Вернувшись на верфь, он заглянул в домик старика. Меркурио был там. Пес опять учуял Шимона и зарычал.
Барух подумал о том, что еще никогда не убивал животных. Впрочем, все когда-нибудь случается в первый раз.
Вернувшись в свое укрытие рядом с кораблем, мужчина достал нож и, чтобы скоротать часы ожидания, принялся вырезать слова на корме: «Настал час суда».
На сходнях сидела лишившаяся добычи крыса. Ее манил аромат крови, исходивший от досок.
Шимон счастливо улыбнулся.
«Жизнь прекрасна», – подумал он.
Глава 86
– Приведите в зал суда святой инквизиции свидетельницу! – приказал патриарх.
Брат Амадео обвел взглядом толпу, торжественно подняв руку, словно оглашая начало представления на ярмарке.
Толпа в главном зале монастыря Святых Космы и Дамиана умолкла, поворачиваясь ко входу. Как и все остальные, Меркурио напряженно уставился на дверь, из-за которой должна была появиться свидетельница. До сих пор показания казались неправдоподобными и сводились к глупым слухам. Было очевидно, что свидетелей – в основном это были женщины – тщательным образом готовили к выступлению, заставив выучить речь наизусть. Люди, собравшиеся в зале, не знали, чему верить. Они еще не пришли к единому мнению, но были бы не прочь сжечь Джудитту на костре. И все же Меркурио еще надеялся. Он делал ставку на нерешительность толпы.

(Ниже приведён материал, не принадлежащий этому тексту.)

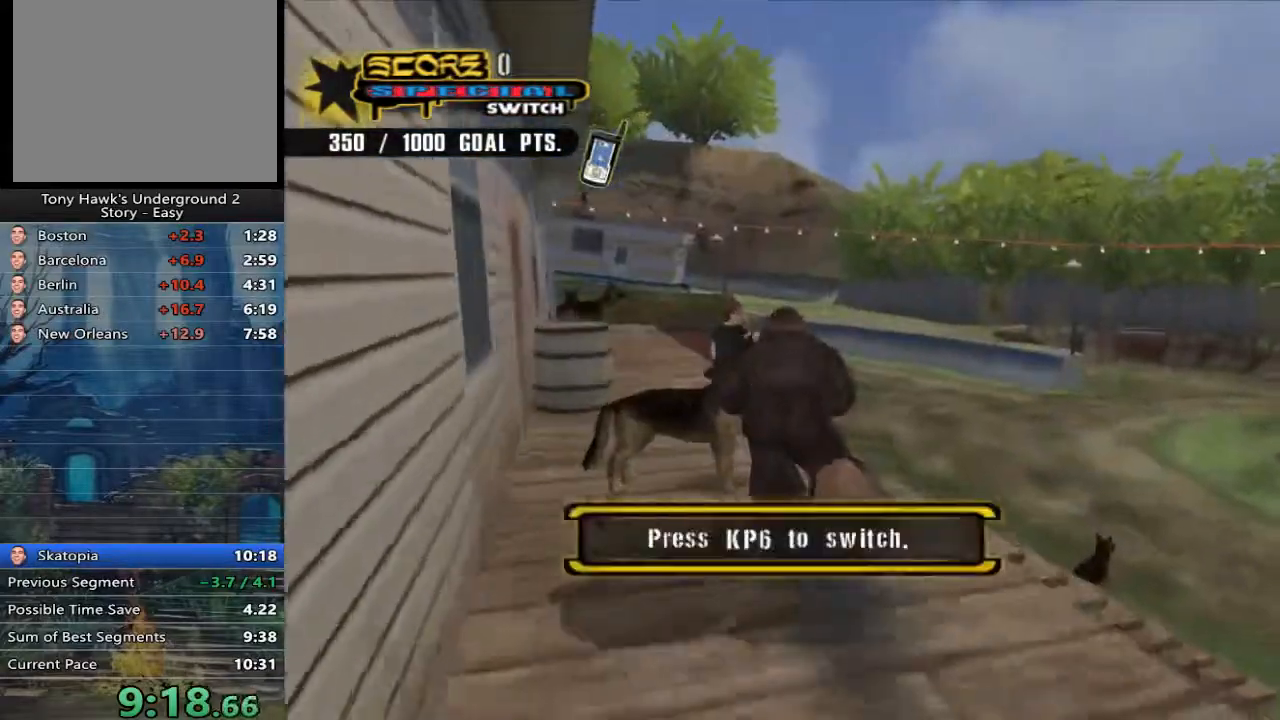
{"buttons": ["A", "B"], "left_stick": "down-right", "right_stick": "center", "events": [[150, "left_stick", "down-right"], [183, "B", "up"], [450, "B", "down"]]}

Тем не менее выход этой новой свидетельницы огласили с такой помпой, что Меркурио опасался: вдруг ее показания переменят ход дела?
Октавия, сидя в зале монастыря, оглянулась. Сегодня Исаак не явился на суд.
Уже вечерело, когда Исаак плюхнулся на лавку рядом с Октавией и опустил ладонь женщине на предплечье.
– Где вы были? – Октавия озадаченно уставилась на него.
Доктор сбрил бороду и зачем-то вырядился в яркую одежду. При этом он не надел желтую шляпу.
– Я был в Арсенале… по делам. – Исаак немного запыхался. – Ну, рассказывайте. Как продвигается процесс?
– Не очень хорошо, – ответила Октавия. – Защитник ничего не делает. Только что вызвали главную свидетельницу.
– Кого? – переспросил Исаак, глядя на Джудитту, в то время как все остальные не сводили глаз с двери зала.
Меркурио тоже повернулся к Джудитте. Девушка испуганно вцепилась в прутья клетки.
В зале царила напряженная тишина.
Исаак перехватил взгляд Ланцафама и едва заметно кивнул, поднимая пять пальцев: мастер Таглиафико принял заказ, корабль Жуана дель Ольмо можно будет спустить на воду через пять дней.
И тут толпа загудела.
Меркурио оглянулся.
– Это она! – прошептала Октавия.
Исаак повернулся к двери.
«Ах ты проклятая тварь. Чтоб тебе пусто было!»
– Так это ты, дрянь… – пробормотал Исаак.
– Вы ее знаете? – прошептала Октавия.
Доктор ничего не ответил. Он не сводил глаз со свидетельницы, та же в свою очередь не отводила взгляда от Джудитты. Лицо девушки исказила гримаса ненависти.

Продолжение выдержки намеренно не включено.